CLCNEC exhibit a high degree of malignancy with relatively poor prognosis. Wang Y et al. [13] conducted postoperative study treating a cohort of 116 CLCNEC patients. In which 51 patients received NSCLC standard treatment regimen, and 37 patients received SCLC treatment regimen. The researchers revealed tumor size, pN stage, peripheral CEA level, and adjuvant chemotherapy as independent prognostic parameters for DFS and OS in CLCNEC patients. J. T. Zhang et al. [12] recruited 30 CLCNEC patients, and multivariable Cox regression analysis denied the prediction of IHC marker poorer OS with elevated NSE level, other than TNM stage (Tumor, Node, Metastasis) (p < 0.001). Comparing mOS of pure LCNEC with CLCNEC, the latter was found more aggressive (p = 0.083). Handa Y et al. [21] collected 33 cases of CLCNEC patients and 31 of pure LCNEC. The multivariate Cox regression analysis found that vascular invasion (HR = 2.77; 95% CI: 1.09–9.98; p = 0.020) and pathological stage (HR = 2.34; 95% CI: 1.25–10.55; p = 0.029) to be independent prognostic factors of OS. There is no statistical difference in 5-year OS rates and 5-year recurrence-free survival (RFS) rates of CLCNEC and pure LCNEC (61.8% vs. 52.2%, p = 0.82; 42.4% vs. 43.9%, p = 0.96). Therefore, the researchers concluded that the prognosis of CLCNEC patients were equivalent to that of pure LCNEC. The differences in OS between CLCNEC and LCNEC patients in the above literatures may be caused due the limited data availability in retrospective studies with selective bias.

A growing evidences proved that CLCNEC is a neuroendocrine carcinoma with high-grade morphological and biological heterogeneity and aggressive tumor malignancy. Due to lack of definitive evidences, the CLCNEC is short of standardized treatment strategy and follow LCNEC diagnosis and treatment strategies more evidently the complete surgical resection is preferred in early stages of I and II. In postoperative and advanced stages, SCLC-like standard chemotherapy is advised to be the best option as compared with NSCLC chemotherapy. The CLCNEC patients rarely benefit from immunotherapy, and large-scale clinical trials are still needed. It is a common evidence that CLCNEC harbor driver gene mutations such as EGFR mutation more commonly. The targeted drug has been proven to be clinically effective and can improve OS and achieve higher ORR. However, the available studies regarding CLCNEC treatment are mostly small samples and retrospective, showing discrepant results, contributing to low level of evidence. Hence further research needed to be done to design larger prospective studies to unveil the optimal treatment strategy for CLENEC.

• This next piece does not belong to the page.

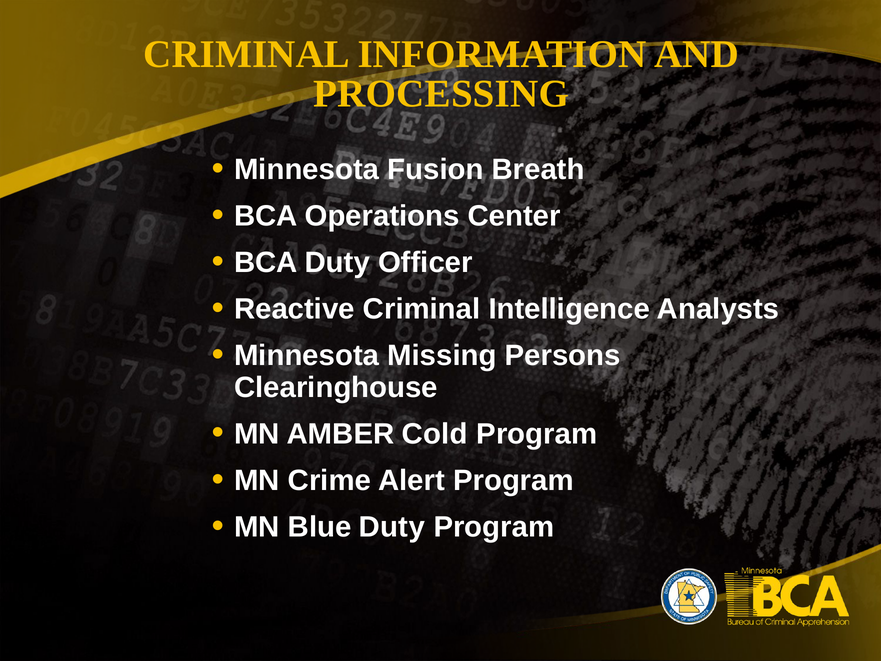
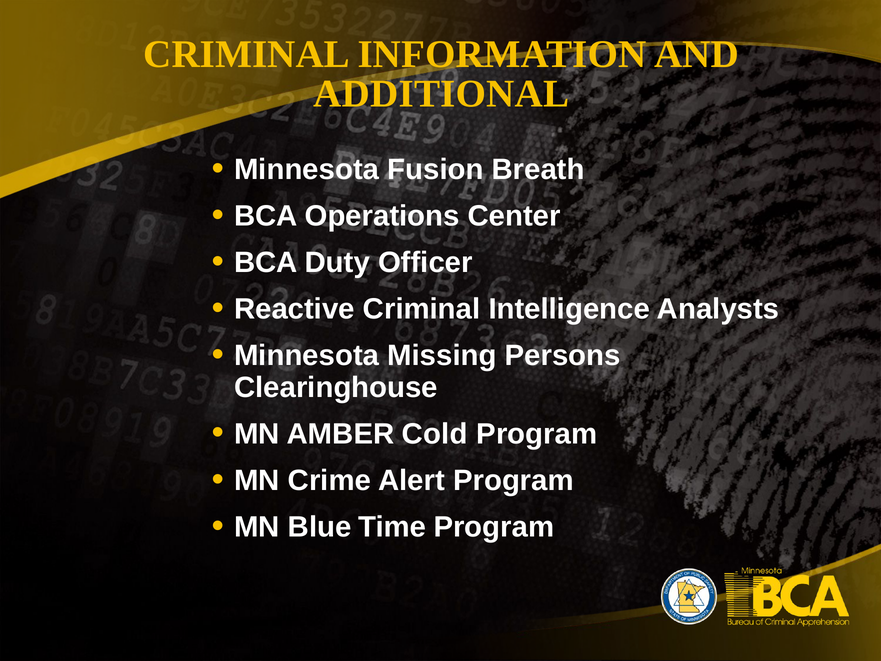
PROCESSING: PROCESSING -> ADDITIONAL
Blue Duty: Duty -> Time
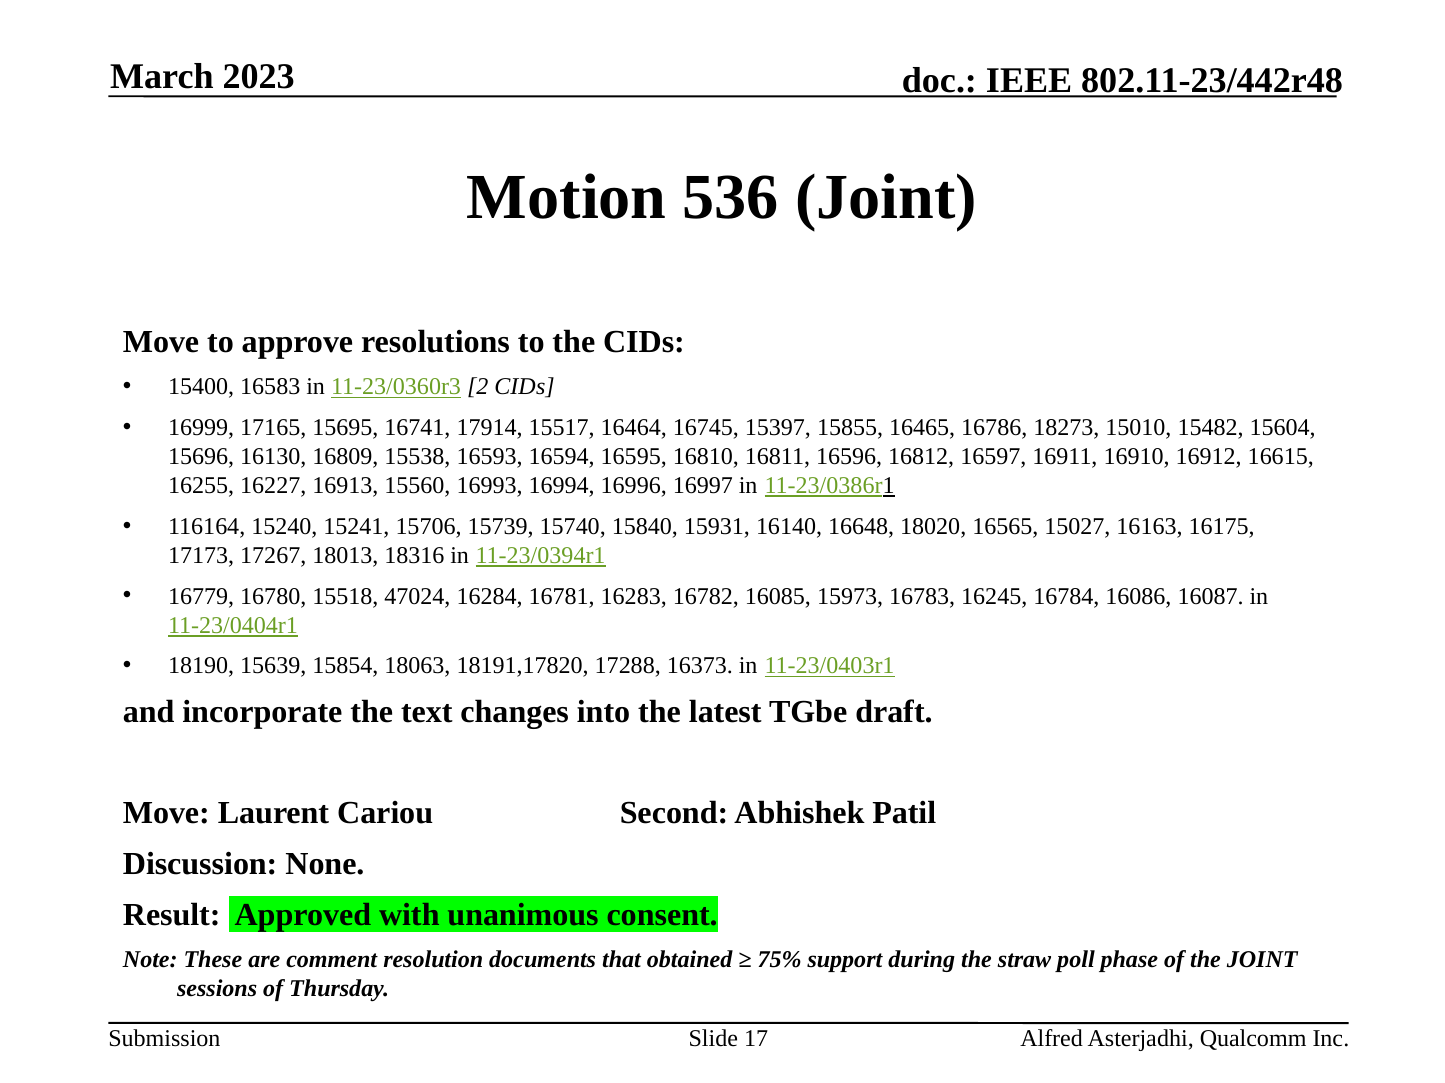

To date, it is still not investigated whether the treatment strategy aiming at LCNEC components ignoring the combination components will lead to acquired-resistant. The constituents of treatment may be selected in accordance with the reported efficacy of the relevant regimens for each component of combined LCNEC. Whether chemotherapy combined with targeted drugs and ICIs could achieve longer OS is a direction for future exploration, which needs a number of clinical trials.